Harry LeGrand, who worked for the North Carolina Natural Heritage Program, said on the forum that he and Fussell were in some of the same classes at N.C. State University in the late 1960s and early 1970s.
“He was the premier naturalist for 50+ years for the central NC coast,” LeGrand explained. “Not just with his knowledge of birds but also of botany and various other biological sciences, such as ecology and natural communities. He provided the N.C. Natural Heritage Program, where I worked for 31 years, with numerous reports of rare plants, especially from his beloved Croatan National Forest.”
LeGrand added that Fussell’s 1994 guide “was a birder’s ‘bible’ and is still useful today” because so many public sites have not substantially changed since.
“I will greatly miss JF, as he called himself, as will so many other folks who knew him, went on his many field trips, and got to learn so much from him,” he said.
Bob Lewis of Durham called Fussell “one of the giants” of North Carolina birding of the last 50 years.
Walker Golder, previously with the National Audubon Society, said on the forum that with the death of Fussell, “North Carolina has lost a great person in the bird world.”
Golder said he came to know Fussell in the mid-1980s as part of North Carolina’s early waterbird surveys.

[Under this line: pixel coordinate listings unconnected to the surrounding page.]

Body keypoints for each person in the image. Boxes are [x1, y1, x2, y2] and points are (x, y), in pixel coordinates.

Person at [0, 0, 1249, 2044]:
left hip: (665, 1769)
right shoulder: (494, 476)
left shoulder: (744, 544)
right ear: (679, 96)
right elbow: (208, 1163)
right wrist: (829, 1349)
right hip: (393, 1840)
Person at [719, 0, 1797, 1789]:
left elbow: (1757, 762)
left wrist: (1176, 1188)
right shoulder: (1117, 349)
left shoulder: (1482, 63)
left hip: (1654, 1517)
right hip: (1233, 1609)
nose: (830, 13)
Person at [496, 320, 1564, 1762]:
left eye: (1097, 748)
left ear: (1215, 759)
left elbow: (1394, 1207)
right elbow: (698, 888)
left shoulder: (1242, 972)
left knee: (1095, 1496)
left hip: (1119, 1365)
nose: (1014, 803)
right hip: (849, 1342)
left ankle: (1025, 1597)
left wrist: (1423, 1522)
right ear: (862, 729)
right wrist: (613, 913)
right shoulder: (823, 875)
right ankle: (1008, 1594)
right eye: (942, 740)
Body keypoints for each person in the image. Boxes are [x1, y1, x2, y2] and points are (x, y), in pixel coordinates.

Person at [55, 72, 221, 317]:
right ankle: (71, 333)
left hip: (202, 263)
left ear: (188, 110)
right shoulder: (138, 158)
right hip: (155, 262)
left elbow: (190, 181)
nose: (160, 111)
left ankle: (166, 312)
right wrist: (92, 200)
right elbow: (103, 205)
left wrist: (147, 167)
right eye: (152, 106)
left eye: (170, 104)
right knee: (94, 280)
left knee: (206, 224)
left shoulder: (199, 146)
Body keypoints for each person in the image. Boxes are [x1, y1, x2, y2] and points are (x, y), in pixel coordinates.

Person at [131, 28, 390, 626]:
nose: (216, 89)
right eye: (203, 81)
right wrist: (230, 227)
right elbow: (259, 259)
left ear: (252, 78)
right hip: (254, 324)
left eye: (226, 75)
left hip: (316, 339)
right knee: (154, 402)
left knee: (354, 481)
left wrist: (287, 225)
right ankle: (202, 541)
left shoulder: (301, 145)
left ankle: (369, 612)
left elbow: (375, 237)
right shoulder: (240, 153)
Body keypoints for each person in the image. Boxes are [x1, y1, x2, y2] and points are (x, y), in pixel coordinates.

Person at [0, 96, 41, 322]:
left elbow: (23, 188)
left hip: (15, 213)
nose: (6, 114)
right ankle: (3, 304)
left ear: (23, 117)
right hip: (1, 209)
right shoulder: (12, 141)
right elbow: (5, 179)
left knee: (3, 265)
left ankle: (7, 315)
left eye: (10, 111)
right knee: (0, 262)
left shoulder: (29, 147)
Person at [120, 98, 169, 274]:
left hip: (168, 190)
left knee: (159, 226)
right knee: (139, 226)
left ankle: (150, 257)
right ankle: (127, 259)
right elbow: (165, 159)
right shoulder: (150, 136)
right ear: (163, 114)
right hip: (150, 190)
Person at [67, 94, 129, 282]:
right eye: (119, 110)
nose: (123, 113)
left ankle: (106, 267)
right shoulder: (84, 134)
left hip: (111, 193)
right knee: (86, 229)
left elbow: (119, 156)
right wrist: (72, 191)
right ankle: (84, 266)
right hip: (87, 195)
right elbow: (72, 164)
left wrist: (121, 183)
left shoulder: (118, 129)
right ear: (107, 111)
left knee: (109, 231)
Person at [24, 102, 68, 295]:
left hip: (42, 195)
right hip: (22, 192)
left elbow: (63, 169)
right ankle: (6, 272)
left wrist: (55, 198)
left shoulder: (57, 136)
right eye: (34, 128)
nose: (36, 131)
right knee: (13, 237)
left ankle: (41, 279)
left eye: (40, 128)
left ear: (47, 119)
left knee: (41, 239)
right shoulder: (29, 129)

“I consulted him often in the decades thereafter about various areas of the coast. Rest assured, he had been there. He was always glad to chat and would share the unwritten history of the regular birds and the rarities at the site. Birders visiting the coast from other states would often call my office seeking information about where they could see a particular bird. John’s book- A Birder’s Guide to Coastal North Carolina -was (and remains) the source for finding birds on the coast. I always recommended John’s book and occasionally received a call back from folks impressed with the thorough and detailed information. But that’s who I found John to be.”
His funeral will be at 3 p.m. Wednesday, Jan. 8, at Noe-Brooks Funeral Home and Crematory in Morehead City. Visitation will precede the service, beginning at 2 p.m.
Editor Mark Hibbs contributed to this report.